▶ _SELECTED TEXT_

Let $f(x)$ denote the sum of the infinite trigonometric series, $f(x) =\sum^{\infty}_{n=1} \sin\frac{2x}{3^n}\sin\frac{x}{3^n}$

Question

Let $f(x)$ denote the sum of the infinite trigonometric series, $$f(x) =\sum^{\infty}_{n=1} \sin\frac{2x}{3^n} \sin\frac{x}{3^n}$$

I am not getting any clue how to solve it only thing I can put the value of $n = 1$, $2$, $3$, $\infty$. Please help thanks.

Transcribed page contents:
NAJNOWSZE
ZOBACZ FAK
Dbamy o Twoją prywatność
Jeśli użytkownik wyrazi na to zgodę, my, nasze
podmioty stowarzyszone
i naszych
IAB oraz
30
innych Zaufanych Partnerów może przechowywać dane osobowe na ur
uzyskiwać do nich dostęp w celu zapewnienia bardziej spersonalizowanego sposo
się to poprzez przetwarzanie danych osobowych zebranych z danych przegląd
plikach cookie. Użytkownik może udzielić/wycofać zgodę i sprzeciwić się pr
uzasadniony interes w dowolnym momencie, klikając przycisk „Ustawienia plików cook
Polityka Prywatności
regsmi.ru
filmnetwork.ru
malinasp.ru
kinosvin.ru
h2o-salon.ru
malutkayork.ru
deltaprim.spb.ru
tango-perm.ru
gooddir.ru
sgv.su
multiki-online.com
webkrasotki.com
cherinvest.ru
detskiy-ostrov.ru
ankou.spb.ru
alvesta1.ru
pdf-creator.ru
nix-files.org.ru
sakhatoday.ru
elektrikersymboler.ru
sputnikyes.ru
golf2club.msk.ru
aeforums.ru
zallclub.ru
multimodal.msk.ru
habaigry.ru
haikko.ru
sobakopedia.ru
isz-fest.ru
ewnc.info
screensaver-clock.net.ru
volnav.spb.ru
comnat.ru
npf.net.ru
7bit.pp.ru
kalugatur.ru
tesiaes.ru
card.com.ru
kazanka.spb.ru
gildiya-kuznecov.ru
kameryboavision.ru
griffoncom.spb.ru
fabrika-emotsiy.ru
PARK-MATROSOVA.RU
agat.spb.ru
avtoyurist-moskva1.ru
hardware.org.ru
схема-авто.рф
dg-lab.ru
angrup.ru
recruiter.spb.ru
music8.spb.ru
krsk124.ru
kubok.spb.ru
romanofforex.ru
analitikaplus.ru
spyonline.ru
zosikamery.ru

* * *

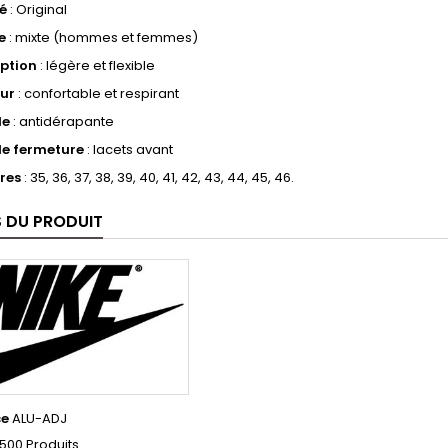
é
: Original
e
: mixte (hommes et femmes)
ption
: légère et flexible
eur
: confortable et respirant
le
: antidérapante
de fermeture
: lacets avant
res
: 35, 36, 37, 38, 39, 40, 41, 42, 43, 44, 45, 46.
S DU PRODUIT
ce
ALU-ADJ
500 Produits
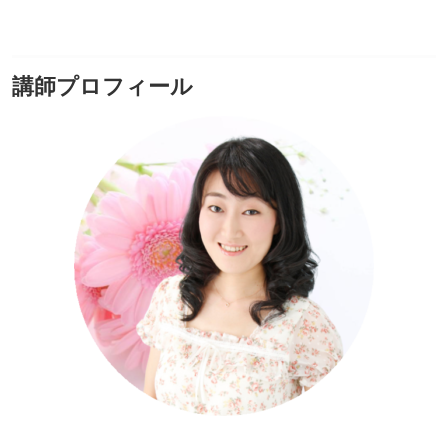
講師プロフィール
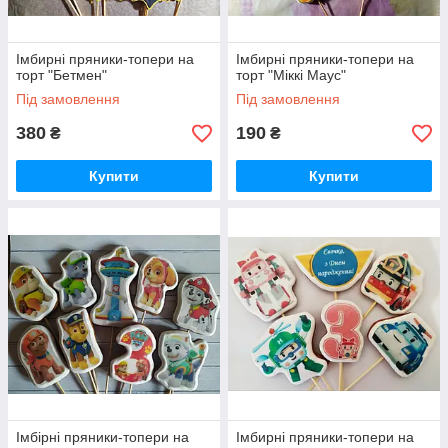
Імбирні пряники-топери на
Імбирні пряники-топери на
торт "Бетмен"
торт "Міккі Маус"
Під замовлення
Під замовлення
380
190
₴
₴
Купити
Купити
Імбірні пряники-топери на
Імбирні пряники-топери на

▶ _EXERCISES_
1. In the forum post about the infinite trigonometric series, which values of $n$ does the poster say they can put in?
2. Translate this sentence from the post about the infinite trigonometric series into Spanish: "I am not getting any clue how to solve it only thing I can put the value of $n = 1$, $2$, $3$, $\infty$."
3. Resume the forum post about the infinite trigonometric series from where it stops.

▶ _RESULTS_
1. $n = 1$, $2$, $3$, $\infty$

2. No se me ocurre ninguna idea de cómo resolverlo; lo único que puedo hacer es poner el valor de $n = 1$, $2$, $3$, $\infty$.

3.
Answer 1

Hints:

$$\sin\alpha\sin\beta=\frac12\left(\cos(\alpha-\beta)-\cos(\alpha+\beta)\right)\implies$$

$$\sin\frac{2x}{3^n}\sin\frac x{3^n}=\frac12\left(\cos\frac x{3^n}-\cos\frac x{3^{n-1}}\right)\implies$$

$$\sum_{n=1}^\infty\sin\frac{2x}{3^n}\sin\frac x{3^n}=\frac12\left(\cos\frac x3-\cos x+\cos\frac x9-\cos\frac x3+\cos\frac x{27}-\cos\frac x9+\ldots\right)$$

Can you see the telescopic series...?